### Task goal
Rewrite every item below with "series" swapped for "line" and everything else unchanged. Omit the pictures from your answer.

-------- Task input

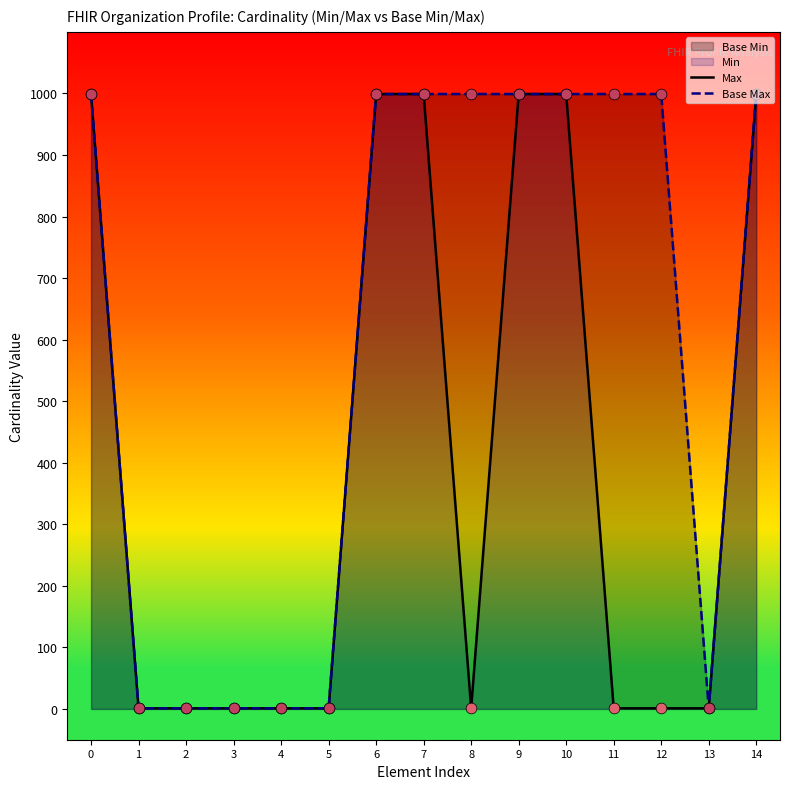

Which series contains the highest Y value?

Max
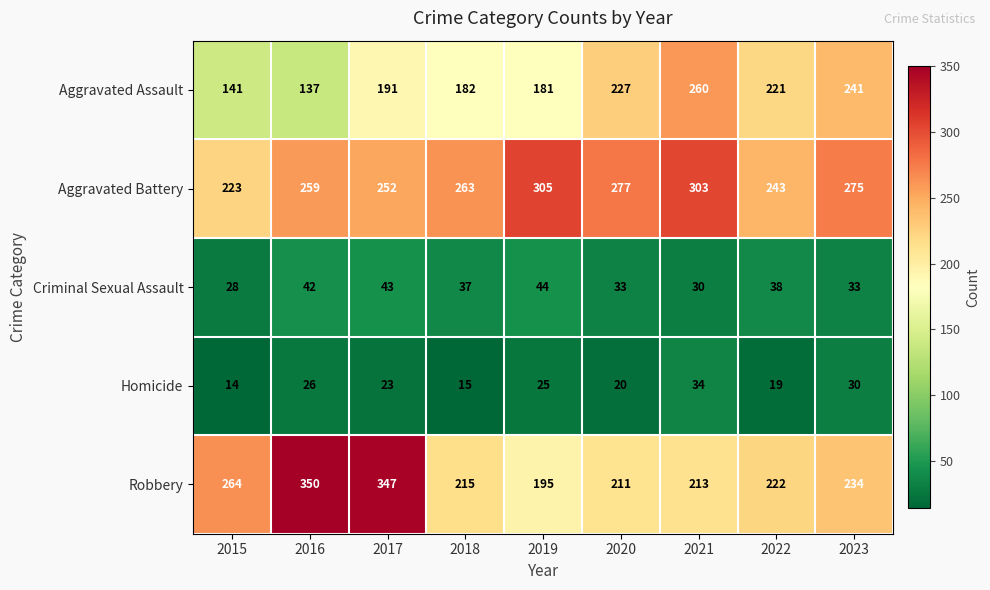

The value of Aggravated Assault at 2020 is 103. True or false?

False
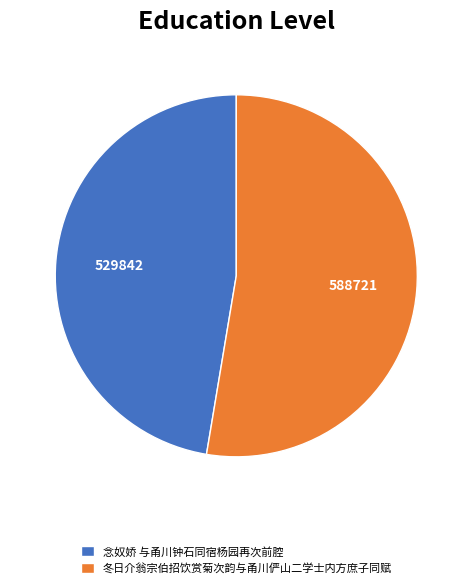

Is the sum of 冬日介翁宗伯招饮赏菊次韵与甬川俨山二学士内方庶子同赋 and 念奴娇 与甬川钟石同宿杨园再次前腔 greater than half?

Yes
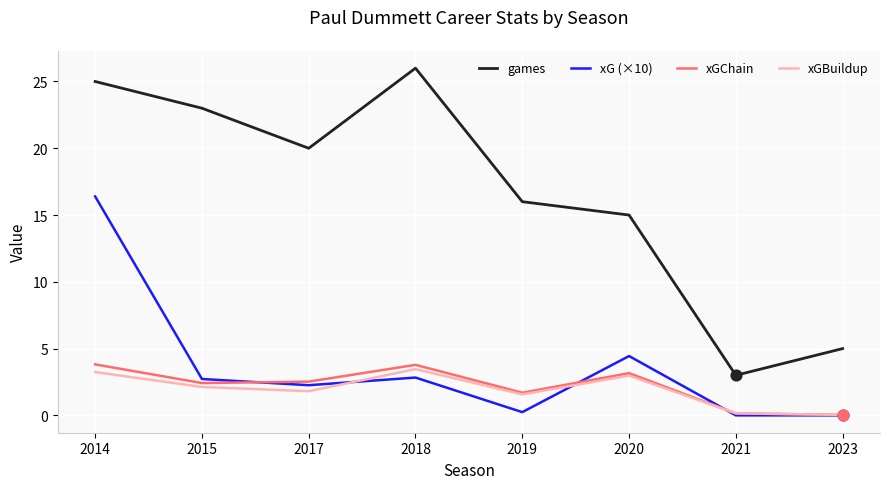

What is the total value across all series at 2018?

36.1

----------------

### Written solution
Which line contains the highest Y value?

Max

The value of Aggravated Assault at 2020 is 103. True or false?

False

Is the sum of 冬日介翁宗伯招饮赏菊次韵与甬川俨山二学士内方庶子同赋 and 念奴娇 与甬川钟石同宿杨园再次前腔 greater than half?

Yes

What is the total value across all line at 2018?

36.1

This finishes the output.